• WORK TO DO:
1. Transcribe the forum thread, starting at "Some good lookin" and ending at "great pics.".
2. In the forum thread, which cigar does jitzy want to try?

• GIVEN PASSAGE:
Sheesh! Sweet, sweet, habano goodness!


----------



## tobacmon (May 17, 2007)

Ga getty up-nice un's


----------



## JonDot (Mar 7, 2008)

Exscuse me while I go clean myself up now.


----------



## canney (Sep 2, 2007)

Some good lookin stuff there.
What day are the samples?


----------



## bobaganoosh (Sep 20, 2007)

just by the title alone, I figured this would be posted by Little (big)foot... that being said, that is a incredible pick up. Looks like someone has talked to "cuban lou"...

great pics.


----------



## jam (Dec 29, 2007)

wow those are some beauty's


----------



## LkyLindy (Feb 1, 2008)

Wow-
You are a hound!!!!!!!!!!


----------



## jitzy (Jan 7, 2007)

wow wow wow wow Fish I need to come hang out with you just so I could try one of the cohiba maduro's amazing pickup brother


----------



## iloveclmore (Jan 23, 2008)

I wish I could afford that stuff haha. Nice pickups!


----------



## suckapuff (Mar 30, 2008)

I just wish I lived in a country that I could get that stuff.


----------



## Fatmandu (Mar 18, 2008)

WOW! Talk about self abuse...thats a self whoop'n! Good one!


----------



## dj5213 (Apr 7, 2008)

sweet pickup man!!! talk about some good taste...haha


----------



## CaptainJeebes (Apr 26, 2008)

It seems my peepee has been stricken with rigamortis


----------



## karmaz00 (Dec 5, 2007)

very nice


----------



## hiway_86 (Jan 9, 2008)

Holy crap man!!!!!


----------



## DOZER (Sep 30, 2007)

Amazing pickup!!!


----------



## Cypress (Jun 27, 2007)

Wow, very nice pick up.


----------



## Doogie (Oct 15, 2007)

thats one hell of a pickup


----------

• SOURCE DATA:
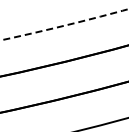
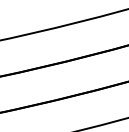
arc at (65, 25): dashed -> solid
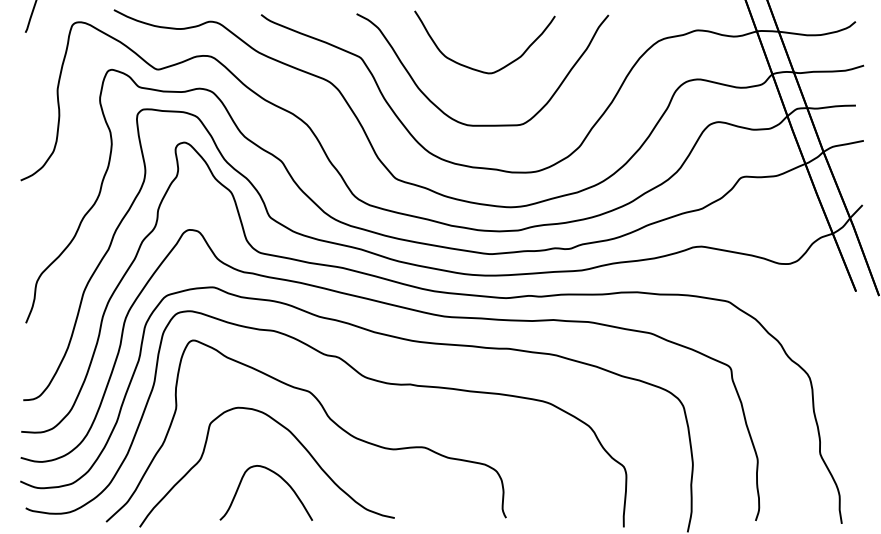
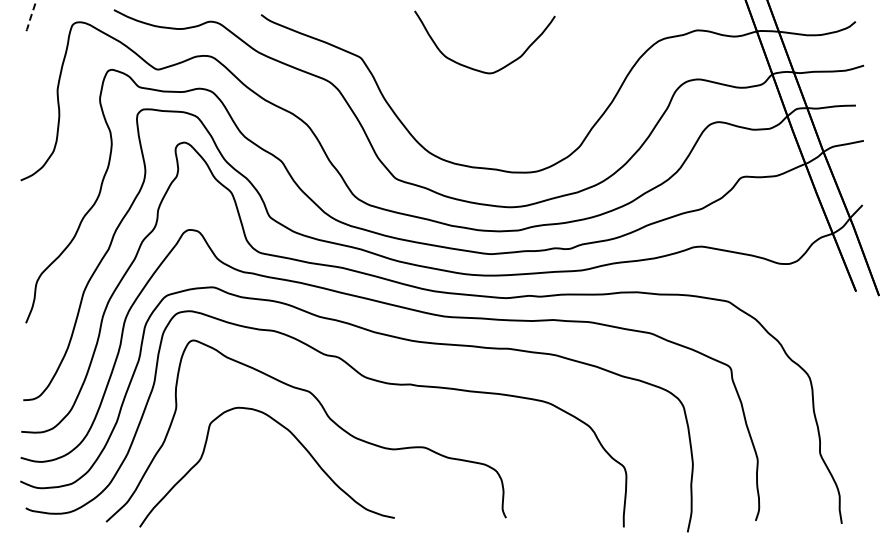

• SOLUTION LIST:
1.
Some good lookin stuff there.
What day are the samples?


----------



## bobaganoosh (Sep 20, 2007)

just by the title alone, I figured this would be posted by Little (big)foot... that being said, that is a incredible pick up. Looks like someone has talked to "cuban lou"...

great pics.

2. One of the Cohiba maduros.